To do:
[1] According to the passage on Kasai's algorithm, in what time does the algorithm build the LCP array?
[2] Please list every function parameter declared in the C++ code of the passage on Kasai's algorithm, along with its type.

Passage:
=-=-=-=-=

In this article kasai’s Algorithm is discussed. The algorithm constructs LCP array from suffix array and input text in O(n) time. The idea is based on below fact:
Let lcp of suffix beginning at txt[i[ be k. If k is greater than 0, then lcp for suffix beginning at txt[i+1] will be at-least k-1. The reason is, relative order of characters remain same. If we delete the first character from both suffixes, we know that at least k characters will match. For example for substring “ana”, lcp is 3, so for string “na” lcp will be at-least 2. Refer this for proof.

Below is C++ implementation of Kasai’s algorithm.

C++ 
// C++ program for building LCP array for given text
#include <bits/stdc++.h>
using namespace std;
 
// Structure to store information of a suffix
struct suffix
{
    int index;  // To store original index
    int rank[2]; // To store ranks and next rank pair
};
 
// A comparison function used by sort() to compare two suffixes
// Compares two pairs, returns 1 if first pair is smaller
int cmp(struct suffix a, struct suffix b)
{
    return (a.rank[0] == b.rank[0])? (a.rank[1] < b.rank[1] ?1: 0):
           (a.rank[0] < b.rank[0] ?1: 0);
}
 
// This is the main function that takes a string 'txt' of size n as an
// argument, builds and return the suffix array for the given string
vector<int> buildSuffixArray(string txt, int n)
{
    // A structure to store suffixes and their indexes
    struct suffix suffixes[n];
 
    // Store suffixes and their indexes in an array of structures.
    // The structure is needed to sort the suffixes alphabatically
    // and maintain their old indexes while sorting
    for (int i = 0; i < n; i++)

=-=-=-=-=

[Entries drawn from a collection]
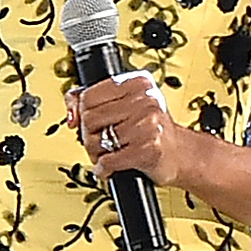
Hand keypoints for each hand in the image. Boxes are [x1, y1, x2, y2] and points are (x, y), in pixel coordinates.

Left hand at [69, 72, 197, 186]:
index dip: (82, 112)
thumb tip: (71, 115)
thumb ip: (89, 100)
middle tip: (101, 140)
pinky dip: (105, 168)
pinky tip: (112, 166)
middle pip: (90, 118)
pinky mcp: (149, 149)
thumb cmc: (149, 129)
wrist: (179, 154)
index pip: (88, 95)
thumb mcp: (123, 104)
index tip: (89, 120)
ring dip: (98, 153)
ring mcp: (150, 124)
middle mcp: (147, 100)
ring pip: (97, 141)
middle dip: (89, 135)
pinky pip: (109, 160)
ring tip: (110, 152)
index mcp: (139, 82)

=-=-=-=-=

Solutions to the problems:
[1] O(n) time.

[2]
- struct suffix a
- struct suffix b
- string txt
- int n